BoredRolePlayer said:
By stand alone I meant you don't need extra reading outside of the game to know/enjoy what's going on. For example I don't need a novel/movie to enjoy playing/understanding Final Fantasy VII (Hell Final Fantasy 2 has a novel which explains the Emperors reasons for war but it adds flavor to FF2 not explain it). And that is a horrible way to tell a story. What if say someone like me who doesn't do the prerelease hype stuff cause he know's he is going to get it missed out on it. That means I missed out on vital info because I don't do the prehype stuff.
I had no idea this was a thing and that ruined the game for me, and why is that? Because I didn't want to be spoiled by anything (which media tends to do). This is would be a horrible way to do say a comic book movie, oh you gotta watch read all this comics leading up to Ultron and his first fight to understand the movie (most of the comic book nerd stuff is peppered to add more). You clearly love the game and that's fine, but I'm gonna be honest and say that is a awful way to present a story. And learning this makes the game worse in my opinion because the story is such a mess it needs a novel to explain it. And to present why I think this is so stupid look at the steam page for FFXIII, it mentions nothing about a website or extra reading for the story.
Where does it say you have to read a novel to understand the plot? This was the most recent port and now this important information might be gone for good. I'm not trying to start a fight, and I can point out good things about FFXIII. But learning about this makes the story even worse then before for me.
Hehe, I feel like I've stepped through a time portal and am now in the past, I guess explaining these things again is not so bad since there's been so much time that elapsed from the last time I had to. Though yeah, this is what I referenced. I had to do this kind of explaining multiple times a day back then when I was more regular in the FF fandom.
The novels don't actually spoil things. They're like the prologue in a sense. What they do is simply establish the characters. Like, take Serah for example. In XIII she spends the vast majority of the game as an ice cube but somehow she ended up being the main char in XIII-2. That doesn't make sense in a standalone context but if you read the novels it would since there she's basically the protagonist.
You know how everyone goes on and on about Serah but players complained about why do they care about her when she doesn't even do much in the game? This is explained in the novels. If you read the novels it makes sense then. Or about Hope's mom, one of the novels focuses on her and on his relationship with his dad, who we see very briefly but which is expanded upon in the novels enough to make the bits of the game really impactful. Basically, there's really no way of having things hit you that hard in a game because of the format of games being as it is. This is the only way to deliver a story that's this meaningful and layered without having the game transform into a visual novel and alienating all the action junkies who don't like reading.

◆ Material supplied:
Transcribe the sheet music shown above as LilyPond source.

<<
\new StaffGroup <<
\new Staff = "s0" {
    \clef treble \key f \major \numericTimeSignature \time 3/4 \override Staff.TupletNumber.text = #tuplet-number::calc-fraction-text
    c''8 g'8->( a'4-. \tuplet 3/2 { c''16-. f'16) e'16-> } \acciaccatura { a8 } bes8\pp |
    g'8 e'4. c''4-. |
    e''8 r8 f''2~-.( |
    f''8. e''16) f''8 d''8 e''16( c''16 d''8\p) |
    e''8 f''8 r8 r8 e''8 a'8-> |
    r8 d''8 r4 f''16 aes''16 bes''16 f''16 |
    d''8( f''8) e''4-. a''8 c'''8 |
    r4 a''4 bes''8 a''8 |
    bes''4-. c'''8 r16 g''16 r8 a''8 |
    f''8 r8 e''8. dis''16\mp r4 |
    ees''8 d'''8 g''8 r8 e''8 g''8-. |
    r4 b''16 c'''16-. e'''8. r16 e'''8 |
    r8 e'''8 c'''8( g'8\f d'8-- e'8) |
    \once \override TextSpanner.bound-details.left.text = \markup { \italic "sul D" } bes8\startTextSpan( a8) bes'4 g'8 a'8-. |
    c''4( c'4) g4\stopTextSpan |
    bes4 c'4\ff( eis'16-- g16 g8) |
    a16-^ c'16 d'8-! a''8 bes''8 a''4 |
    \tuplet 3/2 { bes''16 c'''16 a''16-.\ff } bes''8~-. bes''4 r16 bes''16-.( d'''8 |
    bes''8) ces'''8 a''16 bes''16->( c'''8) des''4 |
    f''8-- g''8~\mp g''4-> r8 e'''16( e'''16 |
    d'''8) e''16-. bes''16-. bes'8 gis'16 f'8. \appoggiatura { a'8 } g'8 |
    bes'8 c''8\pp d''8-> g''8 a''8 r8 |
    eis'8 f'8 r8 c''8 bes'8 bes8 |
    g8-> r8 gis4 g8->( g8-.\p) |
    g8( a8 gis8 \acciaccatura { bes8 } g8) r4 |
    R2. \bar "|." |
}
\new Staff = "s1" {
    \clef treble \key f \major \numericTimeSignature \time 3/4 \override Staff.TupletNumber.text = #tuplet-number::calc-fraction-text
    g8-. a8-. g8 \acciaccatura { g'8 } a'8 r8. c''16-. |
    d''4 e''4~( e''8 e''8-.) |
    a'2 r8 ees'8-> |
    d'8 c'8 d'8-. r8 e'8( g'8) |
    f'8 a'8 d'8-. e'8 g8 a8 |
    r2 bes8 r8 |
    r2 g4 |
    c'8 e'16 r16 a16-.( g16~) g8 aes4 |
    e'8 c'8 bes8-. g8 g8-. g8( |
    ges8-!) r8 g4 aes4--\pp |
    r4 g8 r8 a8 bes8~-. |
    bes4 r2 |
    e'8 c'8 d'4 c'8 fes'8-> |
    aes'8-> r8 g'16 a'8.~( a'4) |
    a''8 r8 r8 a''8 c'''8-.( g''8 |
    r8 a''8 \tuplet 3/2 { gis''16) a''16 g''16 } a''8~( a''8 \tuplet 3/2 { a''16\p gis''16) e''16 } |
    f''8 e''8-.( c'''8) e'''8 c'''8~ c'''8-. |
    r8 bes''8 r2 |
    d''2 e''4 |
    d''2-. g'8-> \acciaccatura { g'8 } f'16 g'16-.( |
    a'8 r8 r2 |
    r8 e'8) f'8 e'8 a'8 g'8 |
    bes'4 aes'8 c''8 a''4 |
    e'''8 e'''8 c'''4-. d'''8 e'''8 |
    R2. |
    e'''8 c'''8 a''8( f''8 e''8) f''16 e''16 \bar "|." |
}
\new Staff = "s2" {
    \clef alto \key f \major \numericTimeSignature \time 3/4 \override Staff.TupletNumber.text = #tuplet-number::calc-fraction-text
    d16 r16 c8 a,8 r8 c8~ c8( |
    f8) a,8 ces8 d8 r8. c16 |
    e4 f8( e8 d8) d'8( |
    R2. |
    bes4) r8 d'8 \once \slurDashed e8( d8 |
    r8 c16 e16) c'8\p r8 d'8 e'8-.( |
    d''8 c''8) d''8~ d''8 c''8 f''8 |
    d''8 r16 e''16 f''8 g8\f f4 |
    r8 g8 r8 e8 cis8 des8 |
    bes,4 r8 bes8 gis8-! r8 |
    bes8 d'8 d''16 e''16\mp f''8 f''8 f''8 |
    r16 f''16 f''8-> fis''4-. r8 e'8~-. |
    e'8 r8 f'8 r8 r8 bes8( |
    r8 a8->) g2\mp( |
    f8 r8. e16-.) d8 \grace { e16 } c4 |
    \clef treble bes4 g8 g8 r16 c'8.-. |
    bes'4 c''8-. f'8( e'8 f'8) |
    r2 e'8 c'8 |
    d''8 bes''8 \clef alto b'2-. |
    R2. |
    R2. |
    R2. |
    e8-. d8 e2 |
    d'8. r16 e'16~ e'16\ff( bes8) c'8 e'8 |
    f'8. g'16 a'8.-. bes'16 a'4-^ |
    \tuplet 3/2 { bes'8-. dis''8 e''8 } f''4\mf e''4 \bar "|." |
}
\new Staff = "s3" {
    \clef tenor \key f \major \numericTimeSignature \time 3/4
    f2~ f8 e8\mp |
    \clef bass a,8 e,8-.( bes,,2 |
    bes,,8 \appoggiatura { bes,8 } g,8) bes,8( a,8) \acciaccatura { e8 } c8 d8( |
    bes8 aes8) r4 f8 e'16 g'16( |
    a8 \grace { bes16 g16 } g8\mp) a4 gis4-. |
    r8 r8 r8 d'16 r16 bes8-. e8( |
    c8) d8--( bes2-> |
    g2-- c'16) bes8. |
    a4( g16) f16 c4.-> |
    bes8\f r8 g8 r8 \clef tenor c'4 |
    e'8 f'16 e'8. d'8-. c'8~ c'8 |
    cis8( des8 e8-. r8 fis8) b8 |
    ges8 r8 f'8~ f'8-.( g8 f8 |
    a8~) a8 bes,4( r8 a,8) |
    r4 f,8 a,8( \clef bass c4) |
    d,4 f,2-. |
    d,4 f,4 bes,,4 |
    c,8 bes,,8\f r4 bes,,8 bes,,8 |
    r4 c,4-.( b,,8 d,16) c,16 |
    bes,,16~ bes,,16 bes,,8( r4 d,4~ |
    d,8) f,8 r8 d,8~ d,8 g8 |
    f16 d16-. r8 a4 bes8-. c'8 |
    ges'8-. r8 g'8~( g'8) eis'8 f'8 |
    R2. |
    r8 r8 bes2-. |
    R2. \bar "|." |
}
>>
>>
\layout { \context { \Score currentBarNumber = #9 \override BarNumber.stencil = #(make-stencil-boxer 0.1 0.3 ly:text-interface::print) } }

* * *

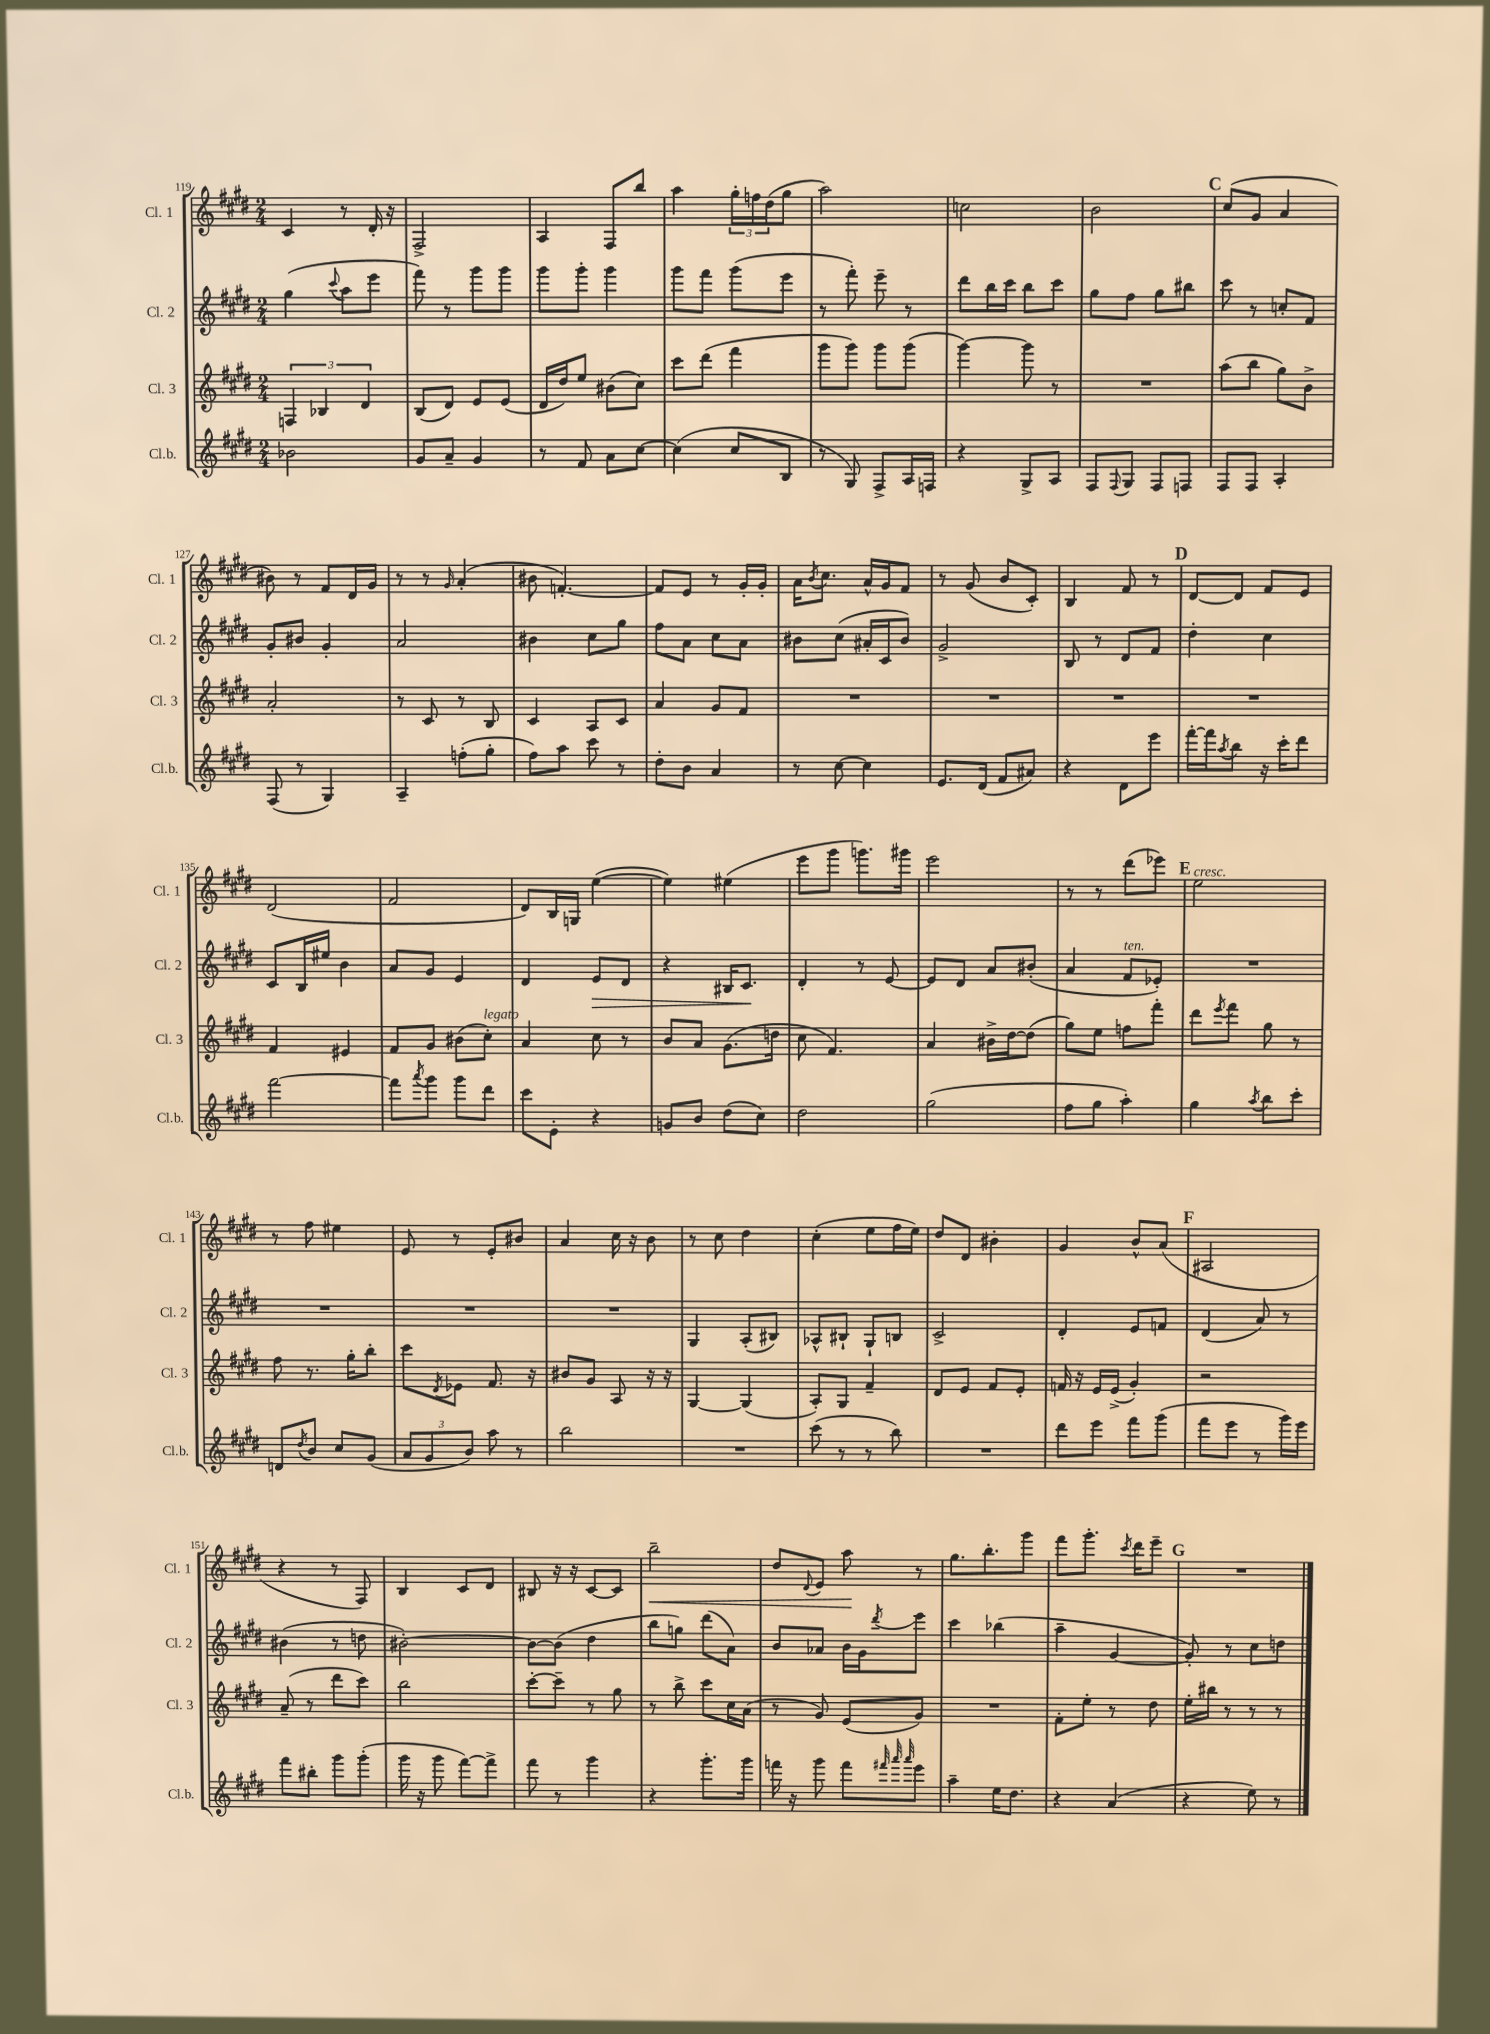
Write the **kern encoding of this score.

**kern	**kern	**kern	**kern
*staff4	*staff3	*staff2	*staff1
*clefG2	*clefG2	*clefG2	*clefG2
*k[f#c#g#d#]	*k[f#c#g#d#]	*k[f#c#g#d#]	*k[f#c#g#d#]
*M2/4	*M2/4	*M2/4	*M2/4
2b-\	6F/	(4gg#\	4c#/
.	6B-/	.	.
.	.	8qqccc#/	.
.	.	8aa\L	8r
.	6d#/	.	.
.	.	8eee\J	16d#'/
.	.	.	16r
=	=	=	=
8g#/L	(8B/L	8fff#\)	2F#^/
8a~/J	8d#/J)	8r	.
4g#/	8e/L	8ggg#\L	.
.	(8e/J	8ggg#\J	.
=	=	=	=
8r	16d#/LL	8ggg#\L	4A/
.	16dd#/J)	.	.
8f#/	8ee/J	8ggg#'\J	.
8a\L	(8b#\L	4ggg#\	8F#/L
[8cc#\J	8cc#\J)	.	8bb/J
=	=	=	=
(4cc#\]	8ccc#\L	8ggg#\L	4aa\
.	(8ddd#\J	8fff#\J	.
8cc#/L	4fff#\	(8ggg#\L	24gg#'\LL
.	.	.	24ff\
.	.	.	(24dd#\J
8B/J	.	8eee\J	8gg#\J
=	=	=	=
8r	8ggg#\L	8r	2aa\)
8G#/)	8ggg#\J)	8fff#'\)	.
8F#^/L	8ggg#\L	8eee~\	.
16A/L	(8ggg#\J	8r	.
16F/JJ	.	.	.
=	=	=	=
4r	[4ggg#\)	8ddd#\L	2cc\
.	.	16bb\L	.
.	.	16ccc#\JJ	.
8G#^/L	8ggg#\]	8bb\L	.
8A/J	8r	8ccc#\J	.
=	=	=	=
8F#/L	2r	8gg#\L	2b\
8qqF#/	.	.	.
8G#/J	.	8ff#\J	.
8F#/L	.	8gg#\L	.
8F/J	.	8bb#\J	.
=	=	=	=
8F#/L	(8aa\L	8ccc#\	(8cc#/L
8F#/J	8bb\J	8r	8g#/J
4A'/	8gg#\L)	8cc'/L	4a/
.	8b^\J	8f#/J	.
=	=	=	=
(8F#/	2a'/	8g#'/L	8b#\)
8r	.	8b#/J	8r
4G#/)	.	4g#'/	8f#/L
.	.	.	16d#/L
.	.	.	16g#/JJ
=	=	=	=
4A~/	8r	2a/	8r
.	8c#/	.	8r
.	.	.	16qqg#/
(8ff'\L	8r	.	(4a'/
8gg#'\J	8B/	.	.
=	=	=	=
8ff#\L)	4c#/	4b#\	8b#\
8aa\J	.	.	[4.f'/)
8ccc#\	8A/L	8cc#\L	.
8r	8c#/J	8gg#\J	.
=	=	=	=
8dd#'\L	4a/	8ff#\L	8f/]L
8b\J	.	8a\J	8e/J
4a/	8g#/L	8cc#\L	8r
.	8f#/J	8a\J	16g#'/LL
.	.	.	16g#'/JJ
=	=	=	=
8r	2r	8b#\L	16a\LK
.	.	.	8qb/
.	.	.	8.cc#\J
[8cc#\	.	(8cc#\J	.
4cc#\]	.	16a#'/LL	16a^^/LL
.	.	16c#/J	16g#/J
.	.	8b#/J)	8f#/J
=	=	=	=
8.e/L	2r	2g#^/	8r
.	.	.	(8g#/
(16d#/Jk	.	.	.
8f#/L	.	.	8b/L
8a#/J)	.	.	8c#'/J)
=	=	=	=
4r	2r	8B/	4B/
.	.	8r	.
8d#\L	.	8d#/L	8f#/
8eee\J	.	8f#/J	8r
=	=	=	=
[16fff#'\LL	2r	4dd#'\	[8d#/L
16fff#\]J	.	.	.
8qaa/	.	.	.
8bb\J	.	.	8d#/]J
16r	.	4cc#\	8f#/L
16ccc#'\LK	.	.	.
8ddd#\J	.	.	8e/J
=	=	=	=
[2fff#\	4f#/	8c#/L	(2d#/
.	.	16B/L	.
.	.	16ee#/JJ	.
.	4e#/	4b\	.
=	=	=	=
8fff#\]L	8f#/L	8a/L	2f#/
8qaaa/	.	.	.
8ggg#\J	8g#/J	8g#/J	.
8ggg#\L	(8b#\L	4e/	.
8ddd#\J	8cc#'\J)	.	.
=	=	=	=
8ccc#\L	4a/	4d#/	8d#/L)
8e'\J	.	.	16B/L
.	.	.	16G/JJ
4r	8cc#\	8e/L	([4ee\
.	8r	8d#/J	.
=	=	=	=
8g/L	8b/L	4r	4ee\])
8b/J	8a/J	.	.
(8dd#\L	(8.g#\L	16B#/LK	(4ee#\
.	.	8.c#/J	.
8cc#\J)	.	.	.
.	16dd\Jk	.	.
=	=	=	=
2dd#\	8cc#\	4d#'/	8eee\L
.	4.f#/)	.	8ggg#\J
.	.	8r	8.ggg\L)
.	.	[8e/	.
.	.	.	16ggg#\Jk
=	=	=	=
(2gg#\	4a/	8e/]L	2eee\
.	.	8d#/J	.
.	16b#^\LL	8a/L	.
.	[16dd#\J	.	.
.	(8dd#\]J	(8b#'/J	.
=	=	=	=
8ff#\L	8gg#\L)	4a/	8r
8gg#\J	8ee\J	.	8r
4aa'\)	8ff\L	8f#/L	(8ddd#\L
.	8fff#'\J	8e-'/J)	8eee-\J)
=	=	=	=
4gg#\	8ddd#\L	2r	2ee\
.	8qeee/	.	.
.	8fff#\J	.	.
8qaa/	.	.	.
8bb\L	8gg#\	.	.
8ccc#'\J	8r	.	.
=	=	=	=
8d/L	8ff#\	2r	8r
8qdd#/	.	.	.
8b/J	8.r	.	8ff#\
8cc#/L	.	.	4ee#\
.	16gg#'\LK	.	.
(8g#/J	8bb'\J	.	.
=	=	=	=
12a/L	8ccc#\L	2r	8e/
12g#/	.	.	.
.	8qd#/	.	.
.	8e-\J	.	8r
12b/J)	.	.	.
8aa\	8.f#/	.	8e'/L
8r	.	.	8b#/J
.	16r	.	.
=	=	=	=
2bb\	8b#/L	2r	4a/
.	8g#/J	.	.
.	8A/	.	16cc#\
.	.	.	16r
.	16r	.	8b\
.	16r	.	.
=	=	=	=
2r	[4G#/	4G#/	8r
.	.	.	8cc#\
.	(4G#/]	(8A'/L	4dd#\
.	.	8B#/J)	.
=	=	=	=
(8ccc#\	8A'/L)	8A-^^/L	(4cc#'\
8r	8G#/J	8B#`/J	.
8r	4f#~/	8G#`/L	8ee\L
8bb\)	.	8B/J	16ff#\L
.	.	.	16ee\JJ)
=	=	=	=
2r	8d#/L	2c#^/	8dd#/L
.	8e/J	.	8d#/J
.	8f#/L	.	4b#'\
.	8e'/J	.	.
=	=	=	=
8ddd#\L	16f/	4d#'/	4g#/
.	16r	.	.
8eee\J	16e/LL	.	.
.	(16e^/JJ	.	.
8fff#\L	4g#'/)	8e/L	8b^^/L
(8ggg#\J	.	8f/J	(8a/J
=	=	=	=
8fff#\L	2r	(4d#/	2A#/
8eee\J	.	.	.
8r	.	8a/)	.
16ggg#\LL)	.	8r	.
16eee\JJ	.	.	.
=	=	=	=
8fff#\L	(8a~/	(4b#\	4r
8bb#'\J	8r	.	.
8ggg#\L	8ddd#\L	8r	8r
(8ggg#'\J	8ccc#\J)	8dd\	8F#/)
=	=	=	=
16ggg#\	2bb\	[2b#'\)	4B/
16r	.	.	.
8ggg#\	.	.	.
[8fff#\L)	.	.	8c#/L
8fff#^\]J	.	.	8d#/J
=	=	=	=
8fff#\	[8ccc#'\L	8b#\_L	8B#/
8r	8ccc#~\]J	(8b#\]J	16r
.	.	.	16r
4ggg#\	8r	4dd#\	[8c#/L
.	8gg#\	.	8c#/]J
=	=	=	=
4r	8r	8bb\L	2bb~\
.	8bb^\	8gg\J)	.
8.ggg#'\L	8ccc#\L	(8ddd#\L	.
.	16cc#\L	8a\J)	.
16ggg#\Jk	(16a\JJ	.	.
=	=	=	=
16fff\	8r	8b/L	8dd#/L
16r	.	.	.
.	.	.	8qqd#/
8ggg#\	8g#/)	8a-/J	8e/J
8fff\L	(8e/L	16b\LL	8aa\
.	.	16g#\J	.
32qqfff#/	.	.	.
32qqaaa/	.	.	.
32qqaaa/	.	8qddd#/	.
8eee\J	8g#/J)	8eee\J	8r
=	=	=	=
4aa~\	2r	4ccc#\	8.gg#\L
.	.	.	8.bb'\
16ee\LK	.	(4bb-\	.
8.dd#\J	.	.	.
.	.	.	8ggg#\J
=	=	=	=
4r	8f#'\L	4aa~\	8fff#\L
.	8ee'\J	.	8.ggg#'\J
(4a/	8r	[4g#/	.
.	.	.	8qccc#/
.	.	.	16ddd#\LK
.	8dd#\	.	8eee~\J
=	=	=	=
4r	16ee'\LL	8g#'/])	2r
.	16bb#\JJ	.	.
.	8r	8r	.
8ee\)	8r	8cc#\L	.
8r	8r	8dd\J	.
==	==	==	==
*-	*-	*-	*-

◆ What this exercise asks:
1. In the forum discussion about Final Fantasy XIII, what does the Final Fantasy 2 novel explain?
2. Reproduce the forum discussion about Final Fantasy XIII from "The novels don't" to "basically the protagonist.".

◆ Answers to the exercises:
1. The Emperor's reasons for war.

2.
The novels don't actually spoil things. They're like the prologue in a sense. What they do is simply establish the characters. Like, take Serah for example. In XIII she spends the vast majority of the game as an ice cube but somehow she ended up being the main char in XIII-2. That doesn't make sense in a standalone context but if you read the novels it would since there she's basically the protagonist.